In fact, to my knowledge, in the three years that I’ve been traveling like this, this is the first time someone has ever called me a nigger.
(I say, “to my knowledge,” because people may have been calling me a nigger in other languages all this time and I didn’t know.)
Statistically, this tells me that, when it comes to this kind of thing, idiots are the exception out here in the wider world, not the rule.
Furthermore, when I thought about it I realized that this type of thing was what Indonesia was preparing me for.
Remember last year when I decided to stop making race an issue and decided to not take offense when people made ignorant and offensive remarks about my skin color?
All of that was preparing me for the drunk guy.
When I landed this job, a few friends asked me if there were Black people where I was going.
I answered everyone who asked me this question with, “I doubt it but I don’t know and I don’t care because it doesn’t matter and has no bearing on whether I go or not.”
I mean, come on. What am I gonna do? Find the Black people wherever I go and form a club?
I was one of only two Black people on the flight from New York to Moscow, and the other Black girl on the flight was with a white guy who I assumed was Russian.
I was the only Black person on the flight from Moscow to Yakutsk. And I’ve seen no other Black people in the month and a few days that I’ve been here.
I notice these things; I’d be blind and stupid if I didn’t.
I’m aware of my color in so far as I know that encountering me is perhaps one of the very few opportunities that many people will have to see, meet or interact with a Black person, and I always want to represent my race well.
I don’t want anyone to see anything that I do, even across an airplane aisle, and think, “Typical Black person,” in a negative way. But that’s as far as my deliberateness with respect to my color goes.
In Moscow, I was barely spared a glance as I walked about the city, but here in Yakutsk people notice me and they aren’t shy about looking because I’m very obviously different from them; I’m unignorable.
That’s the same as it was in Indonesia and that type of behaviour no longer bothers me.
In fact, think about it rationally, I can’t blame people for staring at me because in an environment like this, I’m unusual.
If I see something unusual, I also want to stare at it.
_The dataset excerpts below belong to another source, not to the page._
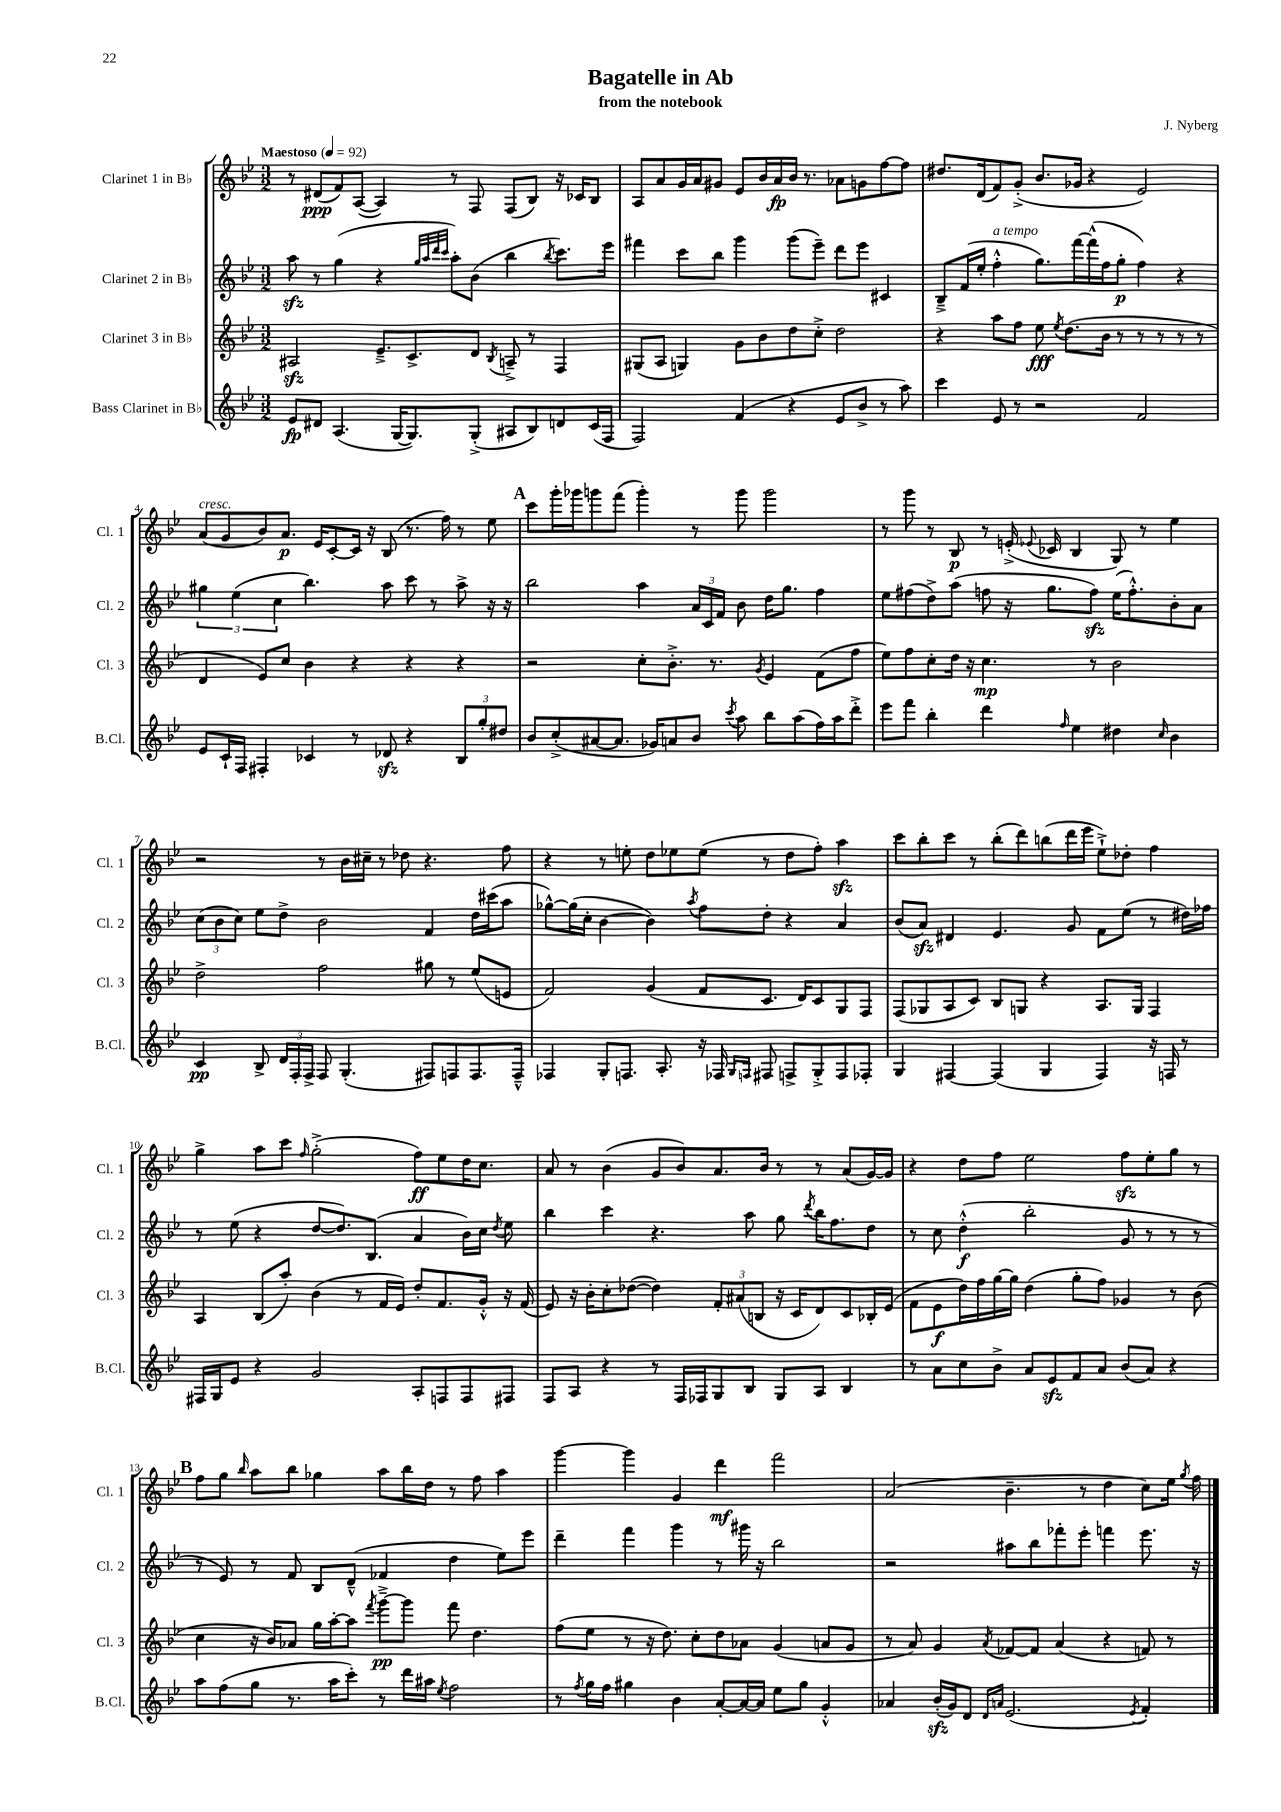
\header { title = "Bagatelle in Ab" composer = "J. Nyberg" subtitle = "from the notebook" }
<<
\new StaffGroup <<
\new Staff = "s0" \with { instrumentName = "Clarinet 1 in Bb" shortInstrumentName = "Cl. 1" } {
    \clef treble \key bes \major \numericTimeSignature \time 3/2 \tempo "Maestoso" 4 = 92
    \autoBeamOff r8 dis'8[\ppp( f'8) a8]~( a4) r8 f8 f8[( bes8]) r16 ces'16[ bes8] |
    a8[ a'8 g'16 a'16 gis'8] ees'8[ bes'16 a'16\fp bes'16] r8. aes'8[ g'8 f''8~ f''8] |
    dis''8.[ d'16( f'8) g'8]-.->( bes'8.[ ges'16] r4 ees'2) |
    a'8[^\markup { \italic "cresc." }( g'8 bes'8) a'8.]\p ees'16[ c'8~-. c'16] r16 bes8( r8. f''16) r8 ees''8 |
    \mark \markup { \bold "A" } c'''8[ g'''16-. ges'''16 g'''8 f'''8]( g'''4-.) r8 g'''8 g'''2 |
    r8 g'''8 r8 bes8\p r8 e'16-.->( \appoggiatura { ees'8 } ces'16 bes4 g8) r8 ees''4 |
    r2 r8 bes'16[ cis''16]-- r8 des''8 r4. f''8 |
    r4 r8 e''8-. d''8[ ees''8 ees''8]( r8 d''8[ f''8]-.) a''4\sfz |
    c'''8[ bes''8-. c'''8] r8 bes''8[-.( d'''8) b''8( d'''16 ees'''16] ees''8[-!->) des''8]-. f''4 |
    g''4-> a''8[ c'''8] \grace { f''16 } g''2-.->( f''8[\ff) ees''8 d''16 c''8.] |
    a'8 r8 bes'4( g'8[ bes'8) a'8. bes'16] r8 r8 a'8[( g'16~) g'16] |
    r4 d''8[ f''8] ees''2 f''8[\sfz ees''8-. g''8] r8 |
    \mark \markup { \bold "B" } f''8[ g''8] \grace { bes''16 } a''8[ bes''8] ges''4 a''8[ bes''16 d''16] r8 f''8 a''4 |
    g'''4~ g'''4 g'4 d'''4\mf f'''2 |
    a'2( bes'4.-- r8 d''4 c''8[) ees''16] \acciaccatura { g''8 } f''16 \bar "|." |
}
\new Staff = "s1" \with { instrumentName = "Clarinet 2 in Bb" shortInstrumentName = "Cl. 2" } {
    \clef treble \key bes \major \numericTimeSignature \time 3/2
    \autoBeamOff a''8\sfz r8 g''4( r4 \grace { g''32[ a''32 d'''32 c'''32] } a''8[-.) bes'8]( bes''4 \acciaccatura { bes''8 } c'''8.[) ees'''16] |
    fis'''4 c'''8[ bes''8] g'''4 g'''8[( ees'''8]--) d'''8[ ees'''8] cis'4 |
    bes8[---> f'16( ees''16]-. f''4-.-^^\markup { \italic "a tempo" } g''8.[) f'''16~ f'''16-^( f''16 g''8]-.\p f''4) r4 |
    \tuplet 3/2 { gis''4 ees''4( c''4 } bes''4.) a''8 c'''8 r8 a''8-> r16 r16 |
    \mark \markup { \bold "A" } bes''2 a''4 \tuplet 3/2 { a'16[ c'16 f'16] } bes'8 d''16[ g''8.] f''4 |
    ees''8[ fis''8( d''8->) a''8]( f''8 r16 g''8.[ f''8]\sfz) ees''16[( f''8.-.-^) bes'8-. a'8] |
    \tuplet 3/2 { c''8[( bes'8 c''8]) } ees''8[ d''8]-> bes'2 f'4 d''16[ cis'''16( a''8] |
    ges''8[~-^) ges''16( c''16]-. bes'4~ bes'4) \acciaccatura { a''8 } f''8[ d''8]-. r4 a'4 |
    bes'8[( a'8]\sfz) dis'4 ees'4. g'8 f'8[ ees''8]( r8 dis''16[) fes''16] |
    r8 ees''8( r4 d''8[~ d''8.) bes8.]( a'4 bes'16[) c''16] \acciaccatura { d''8 } ees''8 |
    bes''4 c'''4 r4. a''8 g''8 \acciaccatura { d'''8 } bes''16[ f''8. d''8] |
    r8 c''8 d''4-.-^\f( bes''2-. g'8 r8 r8 r8 |
    \mark \markup { \bold "B" } r8 ees'8) r8 f'8 bes8[ d'8]---^( fes'4 d''4 ees''8[) ees'''8] |
    d'''4-- f'''4 g'''4 r8 gis'''16 r16 bes''2 |
    r2 ais''8[ bes''8 fes'''8-. ees'''8]-. f'''4 ees'''8. r16 \bar "|." |
}
\new Staff = "s2" \with { instrumentName = "Clarinet 3 in Bb" shortInstrumentName = "Cl. 3" } {
    \clef treble \key bes \major \numericTimeSignature \time 3/2
    \autoBeamOff ais2\sfz ees'8.[---> c'8.-> d'8] \acciaccatura { bes8 } a8---> r8 f4 |
    gis8[( a8] g4) g'8[ bes'8 d''8 c''8]-.-> d''2 |
    r4 a''8[ f''8] ees''8\fff \acciaccatura { ees''8 } d''8.[( bes'16] r8 r8 r8 r8 r8 |
    d'4 ees'8[) c''8] bes'4 r4 r4 r4 |
    \mark \markup { \bold "A" } r2 c''8[-. bes'8.]-.-> r8. \acciaccatura { g'8 } ees'4 f'8[( f''8] |
    ees''8[) f''8 c''8-. d''16] r16 c''4.\mp r8 bes'2 |
    d''2-> f''2 gis''8 r8 ees''8[( e'8] |
    f'2) g'4( f'8[ c'8.] d'16[) c'8 g8 f8] |
    f8[( ges8 a8 c'8]) bes8[ g8] r4 a8.[ g16] f4 |
    a4 bes8[( a''8]-.) bes'4( r8 f'16[ ees'16]) d''8[-. f'8. g'16]-.-^ r16 f'16( |
    ees'8) r16 bes'16[-. c''8-. des''8]~( des''4) \tuplet 3/2 { f'8[-. ais'8( b8] } r16 c'16[ d'8) c'8 bes16-. ees'16]( |
    f'8[ ees'8\f d''16) f''16 g''16~ g''16] d''4( g''8[-. f''8]) ges'4 r8 bes'8( |
    \mark \markup { \bold "B" } c''4 r16 bes'16[) aes'8] g''16[ a''16~-. a''8] \acciaccatura { f'''8 } g'''8[~--->\pp g'''8] f'''8 d''4. |
    f''8[( ees''8] r8 r16 d''8.) c''8[-. d''8 aes'8] g'4( a'8[ g'8] |
    r8 a'8) g'4 \acciaccatura { a'8 } fes'8[~ fes'8] a'4( r4 f'8) r8 \bar "|." |
}
\new Staff = "s3" \with { instrumentName = "Bass Clarinet in Bb" shortInstrumentName = "B.Cl." } {
    \clef treble \key bes \major \numericTimeSignature \time 3/2
    \autoBeamOff ees'8[\fp dis'8] a4.( g16[~ g8.) g8]-.->( ais8[ bes8) d'8 c'16( f16] |
    f2) f'4( r4 ees'8[ bes'8]-> r8 a''8) |
    c'''4 ees'8 r8 r2 f'2 |
    ees'8[ c'16-! f16] fis4-. ces'4 r8 des'8\sfz r4 \tuplet 3/2 { bes8[ g''8-. dis''8] } |
    \mark \markup { \bold "A" } bes'8[ c''8-.->( ais'8~ ais'8.] ges'16[) a'8 bes'8] \acciaccatura { c'''8 } a''8 bes''8[ a''8( f''16) a''16 d'''8]-.-> |
    ees'''8[ f'''8] bes''4-. d'''4 \grace { f''16 } ees''4 dis''4 \grace { c''16 } bes'4 |
    c'4\pp bes8-> \tuplet 3/2 { d'16[ f16-. f16]-> } f8 g4.-.( fis8[) f8 f8. f16]---^ |
    fes4 g8[-. f8.] a8.-. r16 fes16 \grace { g16[ f16] } fis8 f8[-> g8-.-> f8 fes8]-. |
    g4 fis4~ fis4( g4 fis4) r16 f16 r8 |
    fis16[ g16 ees'8] r4 g'2 a8[-. f8 f8 fis8] |
    f8[ a8] r4 r8 f16[ fes16 g8 bes8] g8[ a8] bes4 |
    r8 a'8[ c''8 bes'8]-> a'8[ ees'8\sfz f'8 a'8] bes'8[( a'8]) r4 |
    \mark \markup { \bold "B" } a''8[ f''8( g''8] r8. a''16[ c'''8]-.) r8 d'''16[ ais''16] \acciaccatura { ees''8 } f''2 |
    r8 \acciaccatura { f''8 } g''16[ f''16] gis''4 bes'4 a'8[~-. a'16~ a'16] ees''8[ gis''8] g'4-.-^ |
    aes'4 bes'16[-.\sfz( g'16) d'8] \grace { d'16[ a'16] } ees'2.( \acciaccatura { ees'8 } f'4-.) \bar "|." |
}
>>
>>
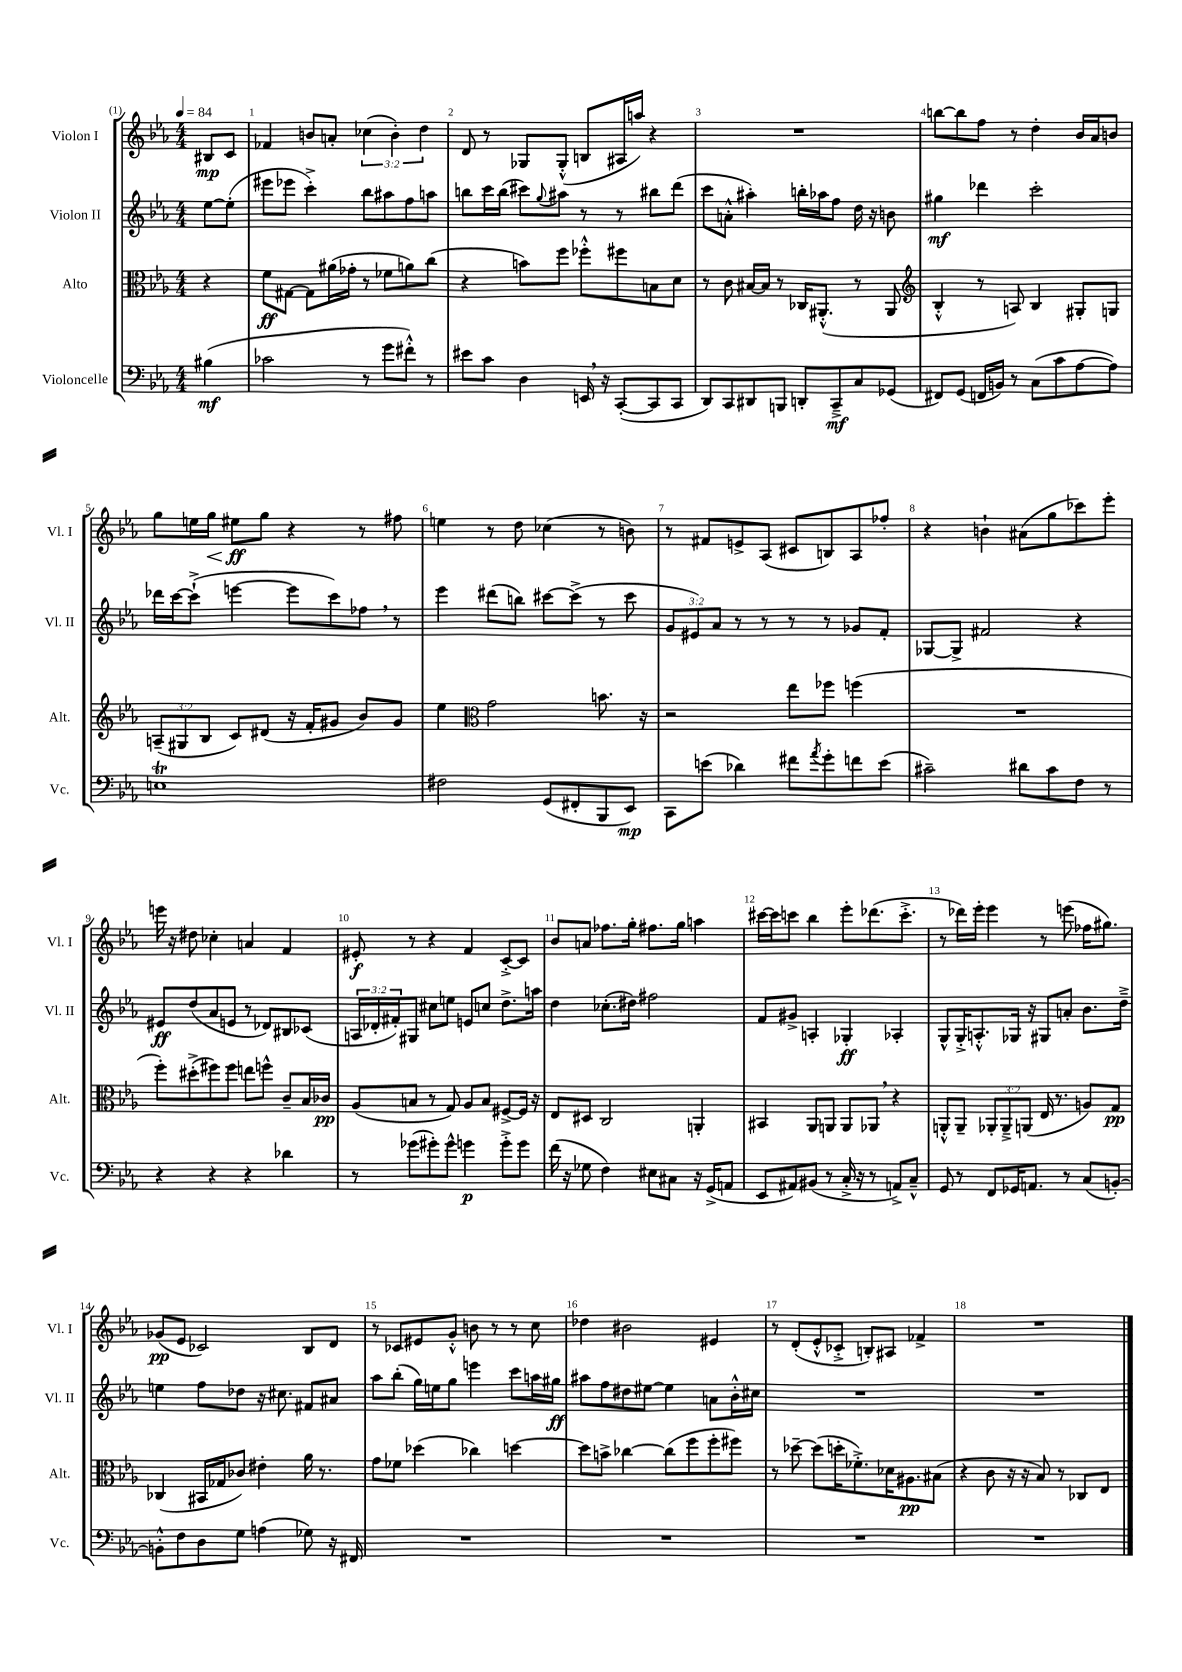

If it happens to be a person, I like to think that I have enough impulse control and decorum to not stare but not everyone has good impulse control and not every culture has the same norms of behaviour for what is considered polite.
The fact is, I want to go to places and do things that aren’t considered usual for people of my skin colour and if I had my choice, I wouldn’t stand out in those places.
But I do stand out.
And I’m not going to stop going to these places and doing these things because people stare at me or call me a nigger.
That would make me as big an idiot as any racist out there.
So I accept that I will stand out and that every now and then I may experience an unexpectedly ugly encounter like I did with the drunk guy.
I don’t care. I’ll keep going and doing and seeing and loving it all anyway.